O MAE nasceu a 1 de janeiro de 2021 para ajudar a combater a “indiferença cívica”, o “relativismo ético” e o “défice de responsabilidade pessoal e social”.

Um ano depois, já contabilizam mais de uma centena de novos membros para continuar a ajudar a refletir sobre “aspetos determinantes” para o futuro coletivo.

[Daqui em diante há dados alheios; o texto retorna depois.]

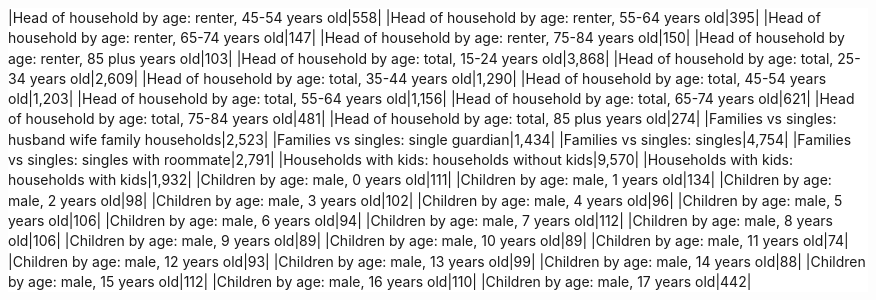 |Head of household by age: renter, 45-54 years old|558|
|Head of household by age: renter, 55-64 years old|395|
|Head of household by age: renter, 65-74 years old|147|
|Head of household by age: renter, 75-84 years old|150|
|Head of household by age: renter, 85 plus years old|103|
|Head of household by age: total, 15-24 years old|3,868|
|Head of household by age: total, 25-34 years old|2,609|
|Head of household by age: total, 35-44 years old|1,290|
|Head of household by age: total, 45-54 years old|1,203|
|Head of household by age: total, 55-64 years old|1,156|
|Head of household by age: total, 65-74 years old|621|
|Head of household by age: total, 75-84 years old|481|
|Head of household by age: total, 85 plus years old|274|
|Families vs singles: husband wife family households|2,523|
|Families vs singles: single guardian|1,434|
|Families vs singles: singles|4,754|
|Families vs singles: singles with roommate|2,791|
|Households with kids: households without kids|9,570|
|Households with kids: households with kids|1,932|
|Children by age: male, 0 years old|111|
|Children by age: male, 1 years old|134|
|Children by age: male, 2 years old|98|
|Children by age: male, 3 years old|102|
|Children by age: male, 4 years old|96|
|Children by age: male, 5 years old|106|
|Children by age: male, 6 years old|94|
|Children by age: male, 7 years old|112|
|Children by age: male, 8 years old|106|
|Children by age: male, 9 years old|89|
|Children by age: male, 10 years old|89|
|Children by age: male, 11 years old|74|
|Children by age: male, 12 years old|93|
|Children by age: male, 13 years old|99|
|Children by age: male, 14 years old|88|
|Children by age: male, 15 years old|112|
|Children by age: male, 16 years old|110|
|Children by age: male, 17 years old|442|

Victor Gil destaca os desafios lançados pelo movimento aos partidos, para que esclareçam, antes das eleições, o que querem fazer em “questões essenciais”, que não se decidem em “jogos de tabuleiro” políticos.

“São coisas que tocam nas raízes éticas do modelo civilizacional que temos, e acho que é muito importante toda a gente ter consciência disto”, apontou.

Entre os temas abordados estavam a eutanásia e os cuidados em fim de fim de vida, o combate à corrupção, a reforma do sistema eleitoral, ou a objeção de consciência, entre outros.

O entrevistado sublinha que a população “tem o direito de ser informada” de forma fundamentada e critica a falta de visão estratégica para setores fundamentais como a educação e a saúde.

“Neste momento a tendência é outra vez de fechar o Serviço Nacional de Saúde, mais estatizado, e os outros, por enquanto, há tolerância, permite-se a sua existência, mas não se entende isso como uma cooperação a favor da população”, exemplificou.